I stepped into a cat’s cradle of belts and buckles of the harness that have to be adjusted around the groin and middle. It’s not a great look. I shuffled closer to the precipice I was going to leap from, yet absurdly, in my hyper-adrenalized state, all I was thinking was, does my butt look big in this?
10 years earlier, that thought alone would have held me back—my self-consciousness would have prevented me from seeking out adventure or thrilling experiences. While that feeling had clearly not dissipated entirely, I focused on controlling my breathing and being in the moment.

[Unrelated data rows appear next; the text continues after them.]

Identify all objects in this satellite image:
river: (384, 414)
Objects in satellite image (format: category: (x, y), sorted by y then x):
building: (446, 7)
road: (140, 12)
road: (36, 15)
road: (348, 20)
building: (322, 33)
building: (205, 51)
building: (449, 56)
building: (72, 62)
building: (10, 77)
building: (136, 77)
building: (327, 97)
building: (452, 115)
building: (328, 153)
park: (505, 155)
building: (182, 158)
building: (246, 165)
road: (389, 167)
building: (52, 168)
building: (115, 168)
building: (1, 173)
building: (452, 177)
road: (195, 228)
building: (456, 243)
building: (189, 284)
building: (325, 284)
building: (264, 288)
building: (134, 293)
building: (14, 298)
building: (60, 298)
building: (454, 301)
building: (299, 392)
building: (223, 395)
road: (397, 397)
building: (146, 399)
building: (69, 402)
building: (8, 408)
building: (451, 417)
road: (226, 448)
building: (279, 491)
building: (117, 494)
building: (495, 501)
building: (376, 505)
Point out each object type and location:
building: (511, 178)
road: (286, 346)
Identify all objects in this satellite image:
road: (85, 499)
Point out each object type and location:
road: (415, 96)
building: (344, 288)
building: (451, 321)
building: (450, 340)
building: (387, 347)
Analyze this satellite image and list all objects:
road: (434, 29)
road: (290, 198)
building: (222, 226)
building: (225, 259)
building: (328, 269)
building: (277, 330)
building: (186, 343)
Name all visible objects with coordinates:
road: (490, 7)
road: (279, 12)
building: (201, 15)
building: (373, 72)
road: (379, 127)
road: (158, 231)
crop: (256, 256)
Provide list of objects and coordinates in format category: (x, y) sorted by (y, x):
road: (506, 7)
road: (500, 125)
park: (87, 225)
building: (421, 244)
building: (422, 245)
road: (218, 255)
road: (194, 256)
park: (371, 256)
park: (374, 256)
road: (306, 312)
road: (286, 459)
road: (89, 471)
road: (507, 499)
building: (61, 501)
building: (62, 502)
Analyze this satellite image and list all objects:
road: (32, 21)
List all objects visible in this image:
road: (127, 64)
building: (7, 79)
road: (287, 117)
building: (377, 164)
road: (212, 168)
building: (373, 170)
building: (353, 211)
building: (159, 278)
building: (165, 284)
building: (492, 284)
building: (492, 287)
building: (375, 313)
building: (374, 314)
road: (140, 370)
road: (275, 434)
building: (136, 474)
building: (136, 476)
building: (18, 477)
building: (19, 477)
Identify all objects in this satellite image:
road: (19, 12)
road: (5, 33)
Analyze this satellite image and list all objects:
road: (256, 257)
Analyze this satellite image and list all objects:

It was a 350-foot drop, the longest abseil in the world. I could just about make out the white horses of the endless, wild Cape seaboard, with the smudge of Robben Island and Lions Head in my eyeline. Every fiber of my being wondered what had made me, at the sensible age of 54, sign up to abseil Cape Town’s Table Mountain? Vertigo is not just a fear of heights, but a compulsion to hurl yourself off. This was my chance to do something I had waited to do all my life.
I obeyed the command and counted down from five, leaning backwards into the blue void. I was attached to planet Earth with a single rope-and-pulley system. I took the final step, released the catch, and glided quite smoothly down the rock face, before a hitch from above suddenly jerked me upwards, dangling over the abyss. I tried to focus on what I could see, desperate to soak it all up—I spied a rock hyrax scampering across a ledge, the sun bouncing off Camps Bay.
Time loses all meaning when you’re hovering in space. I felt giddy and giggly. I hadn’t expected a jump to stir up the sense of exhilaration that had eluded me since I was a teenager; the smile that couldn’t be wiped from my face. I thought to myself, this is the ultimate in liberation; this sense of untethering. It is a little like falling in love—you feel so alive your heart could burst out of your chest and expand to fill the entire horizon.